End of 2020 statistics showed North Dakota’s Bakken Shale production holding relatively steady and other indicators, including oil prices, turning upward. But the state’s chief oil and natural gas official said production likely will drop for January and February.

North Dakota production

“The drilling rig count [15 as of last Friday] is substantially short of what we need to maintain production [at 1.2 million b/d] off of drilling and completions,” said Lynn Helms, director of the state Department of Mineral Resources. “We really need to have 30 to 35 drilling rigs to be putting out 70 completed wells monthly.

“We are hearing positive things about drilling, and with oil prices where they are today, we may begin to see increases in drilling sooner than we had expected, maybe by the end of this year if these prices hold, depending on what the Organization of Petroleum Exporting Countries (OPEC) does and other factors,” Helms added.

OPEC reportedly wants to maintain prices at WTI from $45 to $55/bbl, and the current price is around $60/bbl, so Helms said it is uncertain whether the global spigot will continue to be choked back when OPEC meets again in March. “Stay tuned,” he said. “Global demand is coming back on a very uneven basis.”

Oil production results in December were down 3% or about 35,000 b/d at 36.9 million bbls (1.19 million b/d), compared to 36.8 million bbls (1.22 million b/d) in November last year.
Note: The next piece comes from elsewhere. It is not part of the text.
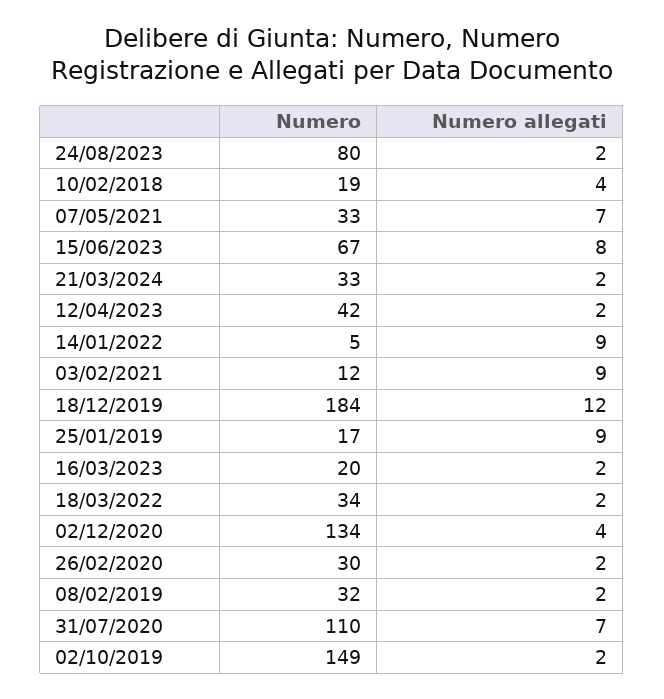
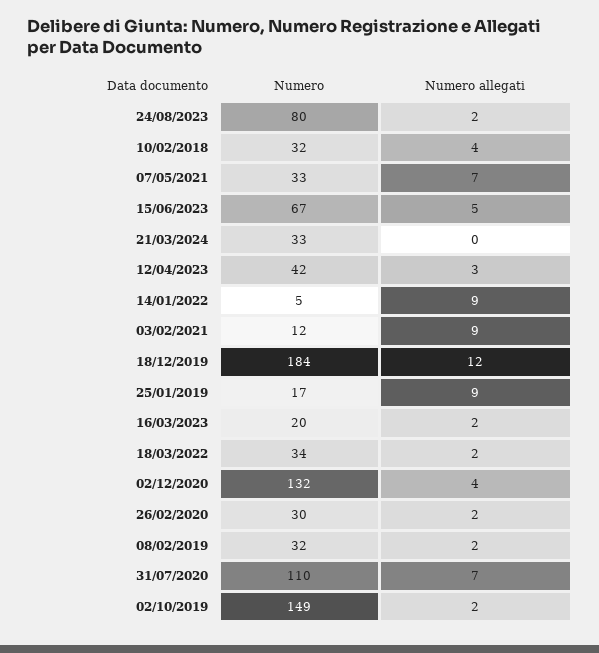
Numero, 10/02/2018: 19 -> 32
Numero allegati, 15/06/2023: 8 -> 5
Numero allegati, 21/03/2024: 2 -> 0
Numero allegati, 12/04/2023: 2 -> 3
Numero, 02/12/2020: 134 -> 132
Natural gas was up 3.4% month/month at 89.6 Bcf (2.89 Bcf/d), compared to 86.7 Bcf (2.89 Bcf/d) for the previous month.

With wind storms and sub-freezing temperatures, Helms predicted the drop in oil production for January and February would “double” that of December when those final statistics come in during March and April. 
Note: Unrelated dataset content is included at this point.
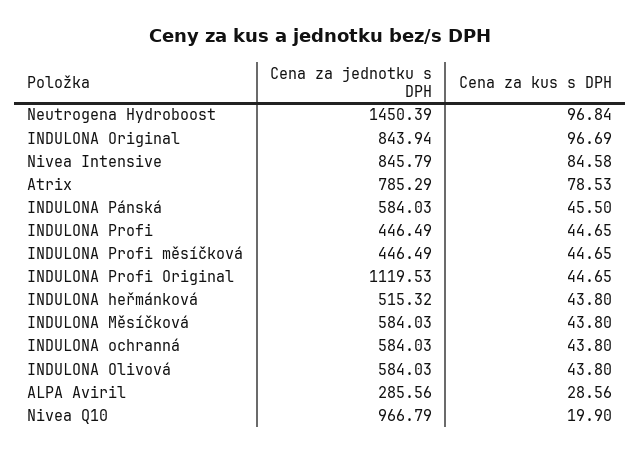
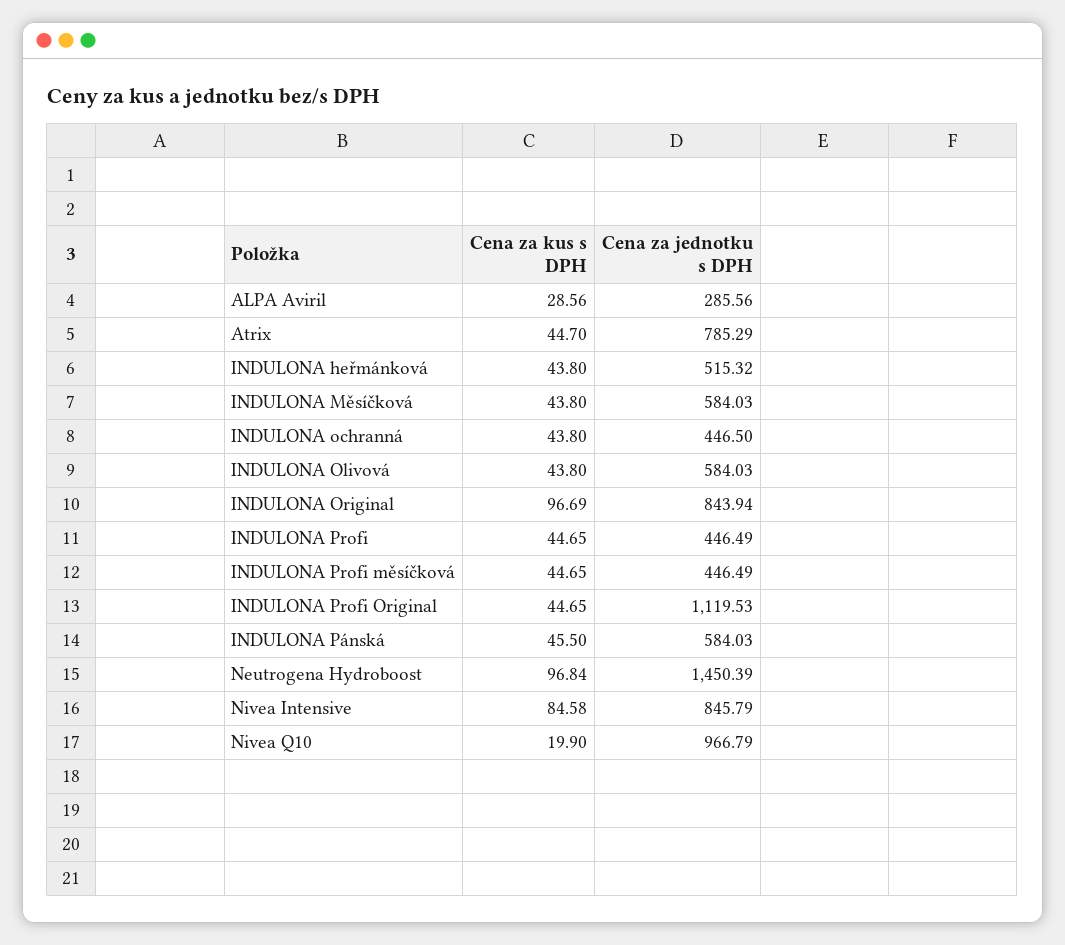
Cena za kus s DPH, Atrix: 78.53 -> 44.7
Cena za jednotku s DPH, INDULONA ochranná: 584.03 -> 446.5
Even with the increased gas production, gas capture reached a new high point in December at 94%, and for the first time in years all sectors of the Williston Basin met the state’s current goal of 91%. “I can’t recall the time when the entire state was in compliance,” Helms said. “There are no operators who are going to have their production restricted for noncompliance.”

An additional gas processing plant coming online, the Sanderson (Outrigger) Plant, is the dominant reason gas capture improved in the last month of 2020, Helms said.  
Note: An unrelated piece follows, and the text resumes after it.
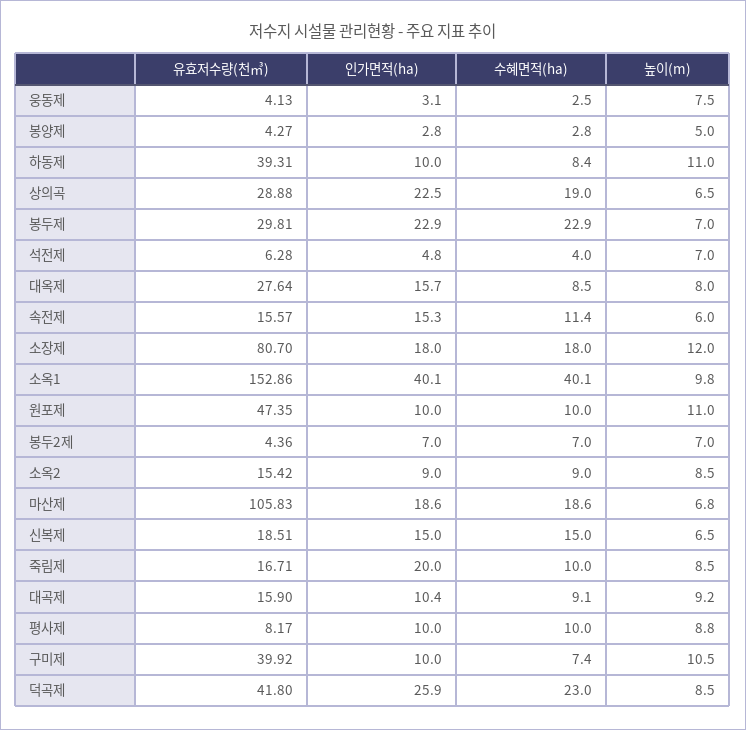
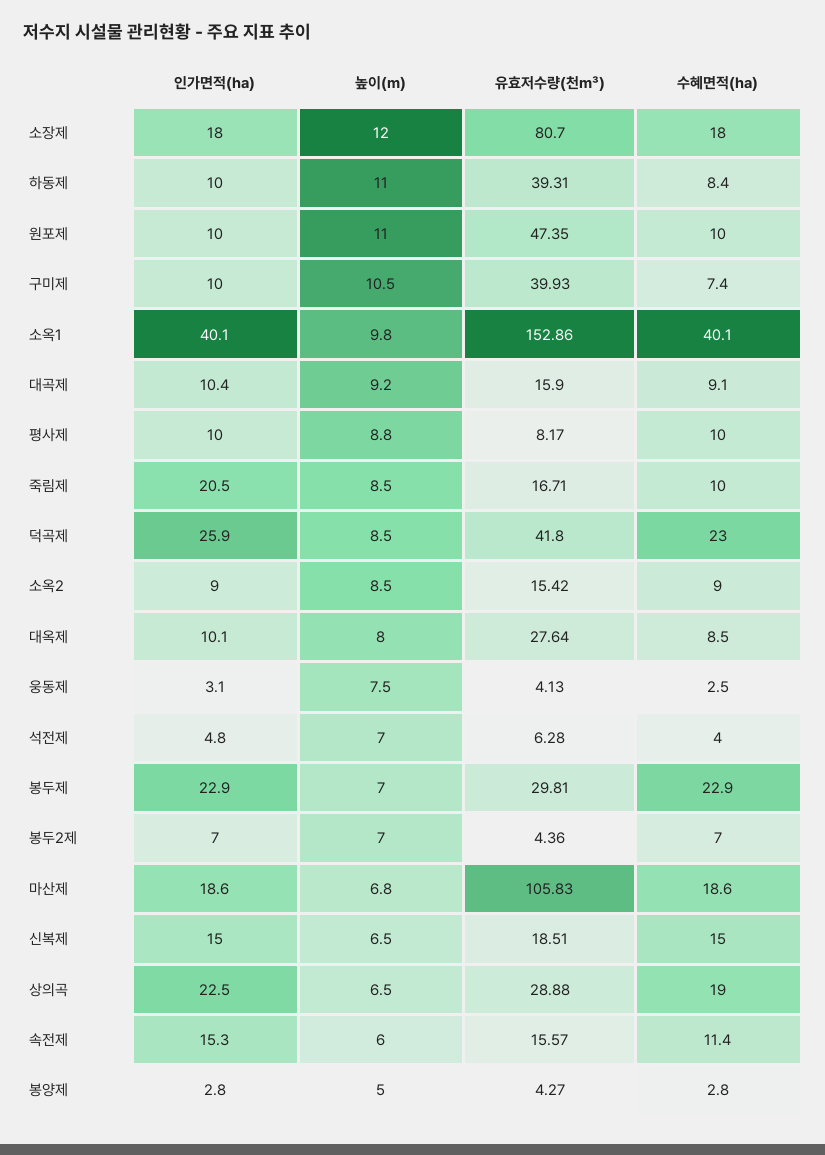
인가면적(ha), 대옥제: 15.7 -> 10.1
인가면적(ha), 죽림제: 20 -> 20.5
유효저수량(천㎥), 구미제: 39.92 -> 39.93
In addition, added processing is coming since Hess Corp. announced it was going to move forward with its $150 million, 400 MMcf/d Tioga gas processing plant expansion this year, Helms said. “They didn’t give us an exact date, but it will be sometime in the second half of this year,” he said.

Pipeline Authority Director Justin Kringstad called December’s gas capture “a phenomenal story about the success we have seen in the investments in gas capture infrastructure,” including processing plants, compressors and new pipe in the ground. He did not recall if the state ever had flaring down to the 6% level.